**Using the information**
1 – Rewrite the stretch of the appeal opinion from "2. Whether the" through "bank robbery statute.", putting "postponement" in place of "continuance".
2 – From the records, reproduce character for character the stretch from the line containing "### b) Ticket Nedir? (What is a Ticket?)" through the line containing "- İzlenebilirlik sağlar".
==== Selected extract ====
981 F.2d 943
UNITED STATES of America, Plaintiff-Appellee,
Ronald WINDSOR, Defendant-Appellant.
United States Court of Appeals,
Argued Jan. 15, 1992.
Decided Dec. 9, 1992.
John W. Vaudreuil (argued), Daniel P. Bach, Asst. U.S. Attys., Madison, WI, for plaintiff-appellee.
Mary E. Gentile, Chicago, IL (argued), for defendant-appellant.
CURRAN, District Judge.
Ronald Windsor appeals from a judgment of conviction on one count of aggravated bank robbery in violation of 18 U.S.C. § 2113(a) and (d).1 On January 23, 1991, a jury returned a verdict of guilty on a one-count charge. The district court denied Windsor's postrial motions for judgment of acquittal notwithstanding the verdict and for a new trial. Windsor was sentenced to serve twenty-five years in prison followed by five years of supervised release and to pay restitution of $6,267.00 and a $50 special assessment.
Windsor presents four issues for review:
1. Whether failure to instruct the jury as to the lesser included offense of bank robbery was plain error.
2. Whether the Defendant's Sixth Amendment right to effective assistance of counsel was violated by appointed counsel.
3. Whether it was abuse of discretion for the trial court to deny the Defendant's motion for a continuance.
4. Whether the jury was improperly instructed regarding the enhancement provision of the bank robbery statute.
==== Listed records ====
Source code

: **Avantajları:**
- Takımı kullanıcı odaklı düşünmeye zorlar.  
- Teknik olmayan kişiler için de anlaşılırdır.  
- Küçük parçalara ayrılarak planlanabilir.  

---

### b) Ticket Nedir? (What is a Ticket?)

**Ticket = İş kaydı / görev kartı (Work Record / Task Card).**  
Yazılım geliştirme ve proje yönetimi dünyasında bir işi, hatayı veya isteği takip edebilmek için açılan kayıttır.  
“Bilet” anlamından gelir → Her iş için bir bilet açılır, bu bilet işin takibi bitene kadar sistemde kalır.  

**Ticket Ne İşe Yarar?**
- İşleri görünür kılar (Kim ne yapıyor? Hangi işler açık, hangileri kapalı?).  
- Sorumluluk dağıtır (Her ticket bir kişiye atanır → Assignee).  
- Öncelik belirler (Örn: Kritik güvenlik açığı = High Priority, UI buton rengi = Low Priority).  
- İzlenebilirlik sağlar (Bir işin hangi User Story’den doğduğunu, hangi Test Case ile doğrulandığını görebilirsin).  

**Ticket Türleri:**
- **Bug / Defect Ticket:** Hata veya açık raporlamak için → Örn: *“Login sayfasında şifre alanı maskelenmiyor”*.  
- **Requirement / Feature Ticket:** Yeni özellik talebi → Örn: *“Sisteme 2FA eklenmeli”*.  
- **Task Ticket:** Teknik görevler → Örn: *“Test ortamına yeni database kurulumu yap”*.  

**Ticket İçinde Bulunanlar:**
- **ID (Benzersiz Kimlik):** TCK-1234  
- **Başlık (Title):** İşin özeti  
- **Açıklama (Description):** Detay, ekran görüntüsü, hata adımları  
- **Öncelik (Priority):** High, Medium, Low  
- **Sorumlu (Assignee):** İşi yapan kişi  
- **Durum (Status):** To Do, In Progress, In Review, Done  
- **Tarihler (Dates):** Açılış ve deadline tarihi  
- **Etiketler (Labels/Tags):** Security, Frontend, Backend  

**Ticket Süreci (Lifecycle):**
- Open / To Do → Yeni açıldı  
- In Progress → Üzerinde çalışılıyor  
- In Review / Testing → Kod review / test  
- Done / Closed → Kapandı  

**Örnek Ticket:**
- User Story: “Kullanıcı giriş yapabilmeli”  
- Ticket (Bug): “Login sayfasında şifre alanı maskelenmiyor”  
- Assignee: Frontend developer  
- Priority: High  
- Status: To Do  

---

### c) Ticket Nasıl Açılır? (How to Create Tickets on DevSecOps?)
====
**Results by task**
1 –
2. Whether the Defendant's Sixth Amendment right to effective assistance of counsel was violated by appointed counsel.
3. Whether it was abuse of discretion for the trial court to deny the Defendant's motion for a postponement.
4. Whether the jury was improperly instructed regarding the enhancement provision of the bank robbery statute.

2 –
### b) Ticket Nedir? (What is a Ticket?)

**Ticket = İş kaydı / görev kartı (Work Record / Task Card).**  
Yazılım geliştirme ve proje yönetimi dünyasında bir işi, hatayı veya isteği takip edebilmek için açılan kayıttır.  
“Bilet” anlamından gelir → Her iş için bir bilet açılır, bu bilet işin takibi bitene kadar sistemde kalır.  

**Ticket Ne İşe Yarar?**
- İşleri görünür kılar (Kim ne yapıyor? Hangi işler açık, hangileri kapalı?).  
- Sorumluluk dağıtır (Her ticket bir kişiye atanır → Assignee).  
- Öncelik belirler (Örn: Kritik güvenlik açığı = High Priority, UI buton rengi = Low Priority).  
- İzlenebilirlik sağlar (Bir işin hangi User Story’den doğduğunu, hangi Test Case ile doğrulandığını görebilirsin).  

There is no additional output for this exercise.